Encuesta con curiosos podios
César B. López Meyer

Según se ha publicado, D’Alessio IROL-Berensztein realizaron en junio un sondeo nacional en el que midieron a una veintena de destacados políticos candidatos en las elecciones del 2019, elaborando un cuadro comparativo de imagen positiva y negativa y de la diferencia entre ambas.
En la encuesta, que se califica de “incómoda”, también midieron a Facundo Manes y Hugo Moyano, a quienes mencionan porque están en los extremos de los resultados. Así que cabe acomodarlos en los podios de los tres más destacados en cada columna.
En el podio del diferencial subieron: primero Manes con +19, seguido por Vidal con +1 y Perotti, -3.
El podio de imagen positiva lo encabezó Vidal con 48, secundada por Manes con 46 y Larreta, 42.
Piadosamente la publicación no los ordena por imagen negativa, aunque obviamente los consigna para mostrar el diferencial. Al tope de ese podio negativo va Moyano con 77, lo sigue Massa con 71 y comparten el tercer lugar CFK y Urtubey con 59.
En este “cuadro invertido” cabría señalar que la mala imagen tiende a “compensarse” con los puntos de la buena, y así en el diferencial quedarían Moyano con -65, Massa con -55 y Urtubey -32.
También se podría realizar la apreciación desde el extremo más positivo de las imágenes negativas menos malas, y así subirían Manes 27, Perotti 29, Lemmens 39.
Los podios se modifican si se excluyen a Manes y Moyano, en cuyo caso se subirían otros personajes, por ejemplo Schiaretti, entre los primeros del diferencial de menor imagen negativa, y Donda, entre los del diferencial de mayor imagen negativa.
Curiosamente, salvo CFK, Massa y Urtubey que suben al podio de imagen negativa, en estos podios no figuran los que pretenden o pretendieron integrar algunos de los binomios de fórmula presidencial.
Veleidades de la opinión pública tal vez que hoy entroniza y mañana entierra. Será porque, como decía Jacinto Benavente, en “los intereses creados” el crédito es fama, la fama es ilusión y ésta, pompa de jabón.
Apreciaciones
Leí un cuento que, aunque se le puede endilgar sesgo machista, expone con simpleza cuán relativas pueden ser las distintas apreciaciones que se tienen de la realidad. Lo sintetizo con más inquietud que gracejo:
Hablan dos amigas. La amiga 1 dice: “Anoche con mi marido fue un fiasco. Lo esperé con la cena servida, comió en 2 minutos, fuimos a la cama, solo duró 2 minutos y se durmió”. La amiga 2 dice: “Yo la pasé de película, mi marido estuvo muy romántico, me llevó a cenar afuera, encendió velas al volver a casa, tuvimos 1 hora de previa en el living, 1 hora de acción en la cama y luego nos quedamos hablando 1 hora más”.

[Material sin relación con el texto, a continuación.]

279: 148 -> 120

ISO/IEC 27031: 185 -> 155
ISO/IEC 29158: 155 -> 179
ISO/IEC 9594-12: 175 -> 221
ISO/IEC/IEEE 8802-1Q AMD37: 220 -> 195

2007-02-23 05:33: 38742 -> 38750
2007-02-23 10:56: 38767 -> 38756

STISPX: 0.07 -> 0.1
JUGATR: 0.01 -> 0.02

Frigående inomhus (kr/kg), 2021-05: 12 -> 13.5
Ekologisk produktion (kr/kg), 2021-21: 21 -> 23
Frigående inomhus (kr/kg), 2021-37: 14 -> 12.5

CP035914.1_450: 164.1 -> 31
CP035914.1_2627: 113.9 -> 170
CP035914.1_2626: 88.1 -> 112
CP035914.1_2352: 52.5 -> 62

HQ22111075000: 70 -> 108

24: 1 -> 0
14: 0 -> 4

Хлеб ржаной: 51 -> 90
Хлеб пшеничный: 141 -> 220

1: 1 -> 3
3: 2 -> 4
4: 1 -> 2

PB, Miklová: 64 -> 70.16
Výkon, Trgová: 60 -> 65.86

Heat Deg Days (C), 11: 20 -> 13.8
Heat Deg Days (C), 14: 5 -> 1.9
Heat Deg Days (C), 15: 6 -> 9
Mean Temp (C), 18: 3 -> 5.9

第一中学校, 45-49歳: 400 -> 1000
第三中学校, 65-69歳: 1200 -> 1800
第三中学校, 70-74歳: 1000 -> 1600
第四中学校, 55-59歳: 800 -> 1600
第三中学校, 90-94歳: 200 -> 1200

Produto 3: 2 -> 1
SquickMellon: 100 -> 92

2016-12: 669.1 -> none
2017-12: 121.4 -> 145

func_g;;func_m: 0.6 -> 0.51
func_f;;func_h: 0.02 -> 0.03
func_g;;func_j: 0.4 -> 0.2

En la oficina conversan los maridos. El amigo 1 dice: “Anoche me fue muy bien, llegué a casa cansado, pero la cena estaba lista, comí enseguida, me acosté al toque con mi mujer, hicimos un rapidito y me dormí como un tronco”. El amigo 2 dice: “Para mí fue un plomo. Cuando llegué no había luz, tuve llevar a mi mujer a cenar. No me quedó un peso para el taxi, y volvimos caminando. Tuve que encender velas, ella se puso romántica, la pastilla celeste tardó 1 hora en hacer efecto, después me desvelé y tuve que escucharla hablar 1 hora más”.
Moraleja: obviamente las apreciaciones dependen del interés del observador y del color de la lente con que se mire.
Será que como dijo el poeta, nunca es triste la verdad, lo que no tiene es remedio.
Mientras tanto, otras encuestas nos señalan que los encuestados son capaces de enumerar muchos jugadores de fútbol pero casi ningún ministro actual, que muchos no saben cuánto es el 10% de 100, que demasiados piensan que poniendo semáforos en las cabeceras de las pistas de Ezeiza se evitarían accidentes aéreos… y así estamos.
Curiosos podios, curiosas encuestas. Curiosa vigencia de otro poeta que describió el siglo XX cambalache. Bien enfatizó con solvencia Kovadloff en un reciente programa televisivo la necesidad de mejorar la educación… una conclusión básica para lograr adecuadas decisiones del pueblo soberano.